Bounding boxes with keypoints
- Opening Delimiter -
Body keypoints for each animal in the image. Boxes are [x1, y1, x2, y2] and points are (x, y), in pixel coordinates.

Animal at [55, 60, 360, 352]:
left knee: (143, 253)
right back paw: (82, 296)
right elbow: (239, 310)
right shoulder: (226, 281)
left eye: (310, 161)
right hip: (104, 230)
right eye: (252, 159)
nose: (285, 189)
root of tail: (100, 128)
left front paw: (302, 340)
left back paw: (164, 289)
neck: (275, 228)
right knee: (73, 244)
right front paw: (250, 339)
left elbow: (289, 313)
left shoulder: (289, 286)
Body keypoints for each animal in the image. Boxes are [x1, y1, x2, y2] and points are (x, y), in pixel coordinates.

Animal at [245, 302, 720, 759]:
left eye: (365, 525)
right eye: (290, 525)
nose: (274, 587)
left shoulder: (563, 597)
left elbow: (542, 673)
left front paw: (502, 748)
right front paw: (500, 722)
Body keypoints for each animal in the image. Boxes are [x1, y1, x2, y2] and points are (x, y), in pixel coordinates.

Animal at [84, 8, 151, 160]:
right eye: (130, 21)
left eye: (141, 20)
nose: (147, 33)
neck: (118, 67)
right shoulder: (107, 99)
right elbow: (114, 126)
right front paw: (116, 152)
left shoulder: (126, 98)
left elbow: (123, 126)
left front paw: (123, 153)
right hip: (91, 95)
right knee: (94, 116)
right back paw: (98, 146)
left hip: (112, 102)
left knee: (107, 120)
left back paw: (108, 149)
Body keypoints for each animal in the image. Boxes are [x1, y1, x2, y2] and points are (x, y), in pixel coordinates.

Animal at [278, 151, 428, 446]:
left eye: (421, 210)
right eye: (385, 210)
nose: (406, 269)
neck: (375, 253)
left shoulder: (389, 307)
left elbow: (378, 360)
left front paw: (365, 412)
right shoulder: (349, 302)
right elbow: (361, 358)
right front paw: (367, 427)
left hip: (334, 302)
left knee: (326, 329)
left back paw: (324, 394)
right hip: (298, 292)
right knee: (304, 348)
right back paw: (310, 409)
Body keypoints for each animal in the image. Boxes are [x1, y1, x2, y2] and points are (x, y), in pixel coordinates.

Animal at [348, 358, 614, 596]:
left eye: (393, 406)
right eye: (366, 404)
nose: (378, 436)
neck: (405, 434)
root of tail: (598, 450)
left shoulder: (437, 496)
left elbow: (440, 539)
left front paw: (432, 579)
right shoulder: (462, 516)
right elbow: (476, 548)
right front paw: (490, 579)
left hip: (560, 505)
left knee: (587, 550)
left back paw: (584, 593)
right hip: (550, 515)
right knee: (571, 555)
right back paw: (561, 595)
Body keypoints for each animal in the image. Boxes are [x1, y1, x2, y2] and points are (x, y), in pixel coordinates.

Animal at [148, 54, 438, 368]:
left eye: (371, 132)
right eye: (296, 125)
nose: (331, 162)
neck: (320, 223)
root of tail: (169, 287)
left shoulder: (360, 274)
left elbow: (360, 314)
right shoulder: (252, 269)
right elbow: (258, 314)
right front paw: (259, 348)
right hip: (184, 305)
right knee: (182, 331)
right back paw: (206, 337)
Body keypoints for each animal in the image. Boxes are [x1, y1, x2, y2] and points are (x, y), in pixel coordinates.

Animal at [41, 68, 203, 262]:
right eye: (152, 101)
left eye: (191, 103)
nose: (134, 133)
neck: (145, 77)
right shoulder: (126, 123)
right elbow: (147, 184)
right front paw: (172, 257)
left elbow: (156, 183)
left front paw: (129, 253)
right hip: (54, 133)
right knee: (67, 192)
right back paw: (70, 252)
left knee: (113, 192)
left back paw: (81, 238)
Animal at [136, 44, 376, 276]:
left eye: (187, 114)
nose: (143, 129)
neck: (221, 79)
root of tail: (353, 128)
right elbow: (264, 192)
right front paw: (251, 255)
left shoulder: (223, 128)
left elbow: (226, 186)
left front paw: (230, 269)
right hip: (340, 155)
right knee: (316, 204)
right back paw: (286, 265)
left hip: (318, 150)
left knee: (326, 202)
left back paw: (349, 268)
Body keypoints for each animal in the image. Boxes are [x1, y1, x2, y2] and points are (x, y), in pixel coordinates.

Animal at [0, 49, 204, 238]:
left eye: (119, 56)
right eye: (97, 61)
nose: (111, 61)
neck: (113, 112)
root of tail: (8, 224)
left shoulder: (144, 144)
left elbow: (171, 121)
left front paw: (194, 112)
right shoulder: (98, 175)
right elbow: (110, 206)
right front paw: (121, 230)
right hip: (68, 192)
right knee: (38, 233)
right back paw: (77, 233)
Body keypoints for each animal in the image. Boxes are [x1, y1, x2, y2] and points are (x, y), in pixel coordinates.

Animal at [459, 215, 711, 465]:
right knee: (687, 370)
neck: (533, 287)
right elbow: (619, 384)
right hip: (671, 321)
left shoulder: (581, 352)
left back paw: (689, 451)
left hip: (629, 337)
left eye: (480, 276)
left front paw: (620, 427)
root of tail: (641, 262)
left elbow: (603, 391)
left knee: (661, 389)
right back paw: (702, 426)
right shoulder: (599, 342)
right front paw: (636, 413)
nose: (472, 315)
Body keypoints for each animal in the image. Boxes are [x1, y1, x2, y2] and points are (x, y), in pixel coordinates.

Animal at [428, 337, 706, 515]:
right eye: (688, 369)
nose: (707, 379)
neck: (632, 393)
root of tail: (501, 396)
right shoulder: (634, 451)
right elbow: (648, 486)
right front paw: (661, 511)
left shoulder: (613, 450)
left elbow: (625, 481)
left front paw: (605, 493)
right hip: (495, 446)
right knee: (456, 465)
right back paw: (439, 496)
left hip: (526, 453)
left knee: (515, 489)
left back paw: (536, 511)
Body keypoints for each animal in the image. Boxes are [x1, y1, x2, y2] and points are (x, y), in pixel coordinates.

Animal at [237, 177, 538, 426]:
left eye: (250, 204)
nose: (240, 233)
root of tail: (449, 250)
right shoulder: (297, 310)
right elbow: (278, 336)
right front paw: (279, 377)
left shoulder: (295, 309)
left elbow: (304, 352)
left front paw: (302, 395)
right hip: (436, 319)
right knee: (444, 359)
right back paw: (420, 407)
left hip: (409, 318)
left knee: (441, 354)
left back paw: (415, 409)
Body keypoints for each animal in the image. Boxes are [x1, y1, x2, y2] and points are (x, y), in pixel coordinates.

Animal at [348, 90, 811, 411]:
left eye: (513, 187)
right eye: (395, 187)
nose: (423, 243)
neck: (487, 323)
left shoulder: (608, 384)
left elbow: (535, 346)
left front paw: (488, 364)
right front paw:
- Closing Delimiter -
EXERCISE DESCRIPTION:
The lines above from the one with "left elbow: (171, 121)" through the one with "right back paw: (702, 426)" are to be duplicated exactly, ends included, with nothing added.

TASK RESPONSE:
left elbow: (171, 121)
left front paw: (194, 112)
right shoulder: (98, 175)
right elbow: (110, 206)
right front paw: (121, 230)
right hip: (68, 192)
right knee: (38, 233)
right back paw: (77, 233)
Body keypoints for each animal in the image. Boxes are [x1, y1, x2, y2] and points are (x, y), in pixel coordinates.

Animal at [459, 215, 711, 465]:
right knee: (687, 370)
neck: (533, 287)
right elbow: (619, 384)
right hip: (671, 321)
left shoulder: (581, 352)
left back paw: (689, 451)
left hip: (629, 337)
left eye: (480, 276)
left front paw: (620, 427)
root of tail: (641, 262)
left elbow: (603, 391)
left knee: (661, 389)
right back paw: (702, 426)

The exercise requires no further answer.